(Items from a data source)
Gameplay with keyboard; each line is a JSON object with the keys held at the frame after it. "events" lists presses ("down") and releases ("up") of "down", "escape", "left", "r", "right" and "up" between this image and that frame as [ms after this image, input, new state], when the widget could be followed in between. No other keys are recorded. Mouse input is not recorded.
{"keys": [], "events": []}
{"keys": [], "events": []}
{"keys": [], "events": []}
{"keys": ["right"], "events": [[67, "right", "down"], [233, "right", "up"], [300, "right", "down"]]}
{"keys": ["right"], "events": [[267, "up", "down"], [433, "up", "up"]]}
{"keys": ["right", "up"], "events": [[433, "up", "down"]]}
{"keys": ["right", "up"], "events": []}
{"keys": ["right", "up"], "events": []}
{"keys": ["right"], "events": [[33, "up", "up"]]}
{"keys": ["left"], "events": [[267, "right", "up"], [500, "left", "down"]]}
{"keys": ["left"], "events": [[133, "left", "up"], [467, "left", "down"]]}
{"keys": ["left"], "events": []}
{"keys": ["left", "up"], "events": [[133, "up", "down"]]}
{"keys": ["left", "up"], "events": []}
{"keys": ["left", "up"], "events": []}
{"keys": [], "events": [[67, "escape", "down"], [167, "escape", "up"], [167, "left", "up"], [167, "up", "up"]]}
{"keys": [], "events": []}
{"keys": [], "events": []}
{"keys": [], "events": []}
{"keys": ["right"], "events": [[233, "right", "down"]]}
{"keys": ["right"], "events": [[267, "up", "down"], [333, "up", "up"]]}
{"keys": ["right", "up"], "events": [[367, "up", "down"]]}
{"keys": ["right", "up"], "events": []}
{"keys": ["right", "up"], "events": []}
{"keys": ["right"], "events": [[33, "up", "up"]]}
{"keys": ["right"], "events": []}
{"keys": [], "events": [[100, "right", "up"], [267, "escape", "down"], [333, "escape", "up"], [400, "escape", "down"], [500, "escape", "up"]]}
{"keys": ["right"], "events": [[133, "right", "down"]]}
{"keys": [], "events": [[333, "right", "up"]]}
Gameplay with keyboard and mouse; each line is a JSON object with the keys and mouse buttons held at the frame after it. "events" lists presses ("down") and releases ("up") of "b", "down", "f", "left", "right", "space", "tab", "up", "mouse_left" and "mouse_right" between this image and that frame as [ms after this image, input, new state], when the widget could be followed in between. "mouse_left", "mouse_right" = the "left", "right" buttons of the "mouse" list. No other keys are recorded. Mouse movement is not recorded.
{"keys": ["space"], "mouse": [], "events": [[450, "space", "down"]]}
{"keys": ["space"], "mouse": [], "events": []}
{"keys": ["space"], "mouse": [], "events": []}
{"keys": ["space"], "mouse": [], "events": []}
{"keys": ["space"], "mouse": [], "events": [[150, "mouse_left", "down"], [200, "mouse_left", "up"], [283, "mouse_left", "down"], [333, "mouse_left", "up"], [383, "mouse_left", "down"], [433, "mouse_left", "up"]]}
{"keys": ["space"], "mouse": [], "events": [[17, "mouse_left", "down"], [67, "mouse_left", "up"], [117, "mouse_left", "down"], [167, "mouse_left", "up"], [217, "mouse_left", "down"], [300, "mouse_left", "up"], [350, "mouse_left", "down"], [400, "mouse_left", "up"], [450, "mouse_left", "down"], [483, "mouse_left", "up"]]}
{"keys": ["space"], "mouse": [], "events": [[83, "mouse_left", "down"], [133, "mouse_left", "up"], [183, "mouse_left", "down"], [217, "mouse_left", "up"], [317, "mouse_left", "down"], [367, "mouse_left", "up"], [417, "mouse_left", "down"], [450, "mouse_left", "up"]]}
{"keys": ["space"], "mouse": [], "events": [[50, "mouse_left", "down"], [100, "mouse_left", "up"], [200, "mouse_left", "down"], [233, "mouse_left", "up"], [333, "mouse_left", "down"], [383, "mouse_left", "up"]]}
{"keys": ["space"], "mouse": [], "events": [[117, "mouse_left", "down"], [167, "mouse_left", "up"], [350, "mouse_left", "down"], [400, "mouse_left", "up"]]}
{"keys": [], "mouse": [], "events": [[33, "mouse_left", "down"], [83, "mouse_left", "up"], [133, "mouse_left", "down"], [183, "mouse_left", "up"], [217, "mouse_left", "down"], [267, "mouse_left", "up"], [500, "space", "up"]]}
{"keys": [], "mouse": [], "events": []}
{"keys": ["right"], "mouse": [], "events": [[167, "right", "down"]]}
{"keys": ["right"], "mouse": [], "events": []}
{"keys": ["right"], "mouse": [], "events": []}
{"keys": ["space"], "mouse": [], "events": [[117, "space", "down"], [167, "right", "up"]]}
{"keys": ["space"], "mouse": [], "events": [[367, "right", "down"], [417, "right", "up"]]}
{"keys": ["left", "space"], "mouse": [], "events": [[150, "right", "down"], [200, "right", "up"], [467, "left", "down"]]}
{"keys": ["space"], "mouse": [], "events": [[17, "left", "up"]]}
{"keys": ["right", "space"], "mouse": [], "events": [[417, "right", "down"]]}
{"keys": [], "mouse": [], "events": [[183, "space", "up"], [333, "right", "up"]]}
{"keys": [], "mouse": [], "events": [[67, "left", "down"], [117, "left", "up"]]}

__Work task__
Check every line of the data above for the string "input", and copy those that have it.

__Output__
Gameplay with keyboard; each line is a JSON object with the keys held at the frame after it. "events" lists presses ("down") and releases ("up") of "down", "escape", "left", "r", "right" and "up" between this image and that frame as [ms after this image, input, new state], when the widget could be followed in between. No other keys are recorded. Mouse input is not recorded.
Gameplay with keyboard and mouse; each line is a JSON object with the keys and mouse buttons held at the frame after it. "events" lists presses ("down") and releases ("up") of "b", "down", "f", "left", "right", "space", "tab", "up", "mouse_left" and "mouse_right" between this image and that frame as [ms after this image, input, new state], when the widget could be followed in between. "mouse_left", "mouse_right" = the "left", "right" buttons of the "mouse" list. No other keys are recorded. Mouse movement is not recorded.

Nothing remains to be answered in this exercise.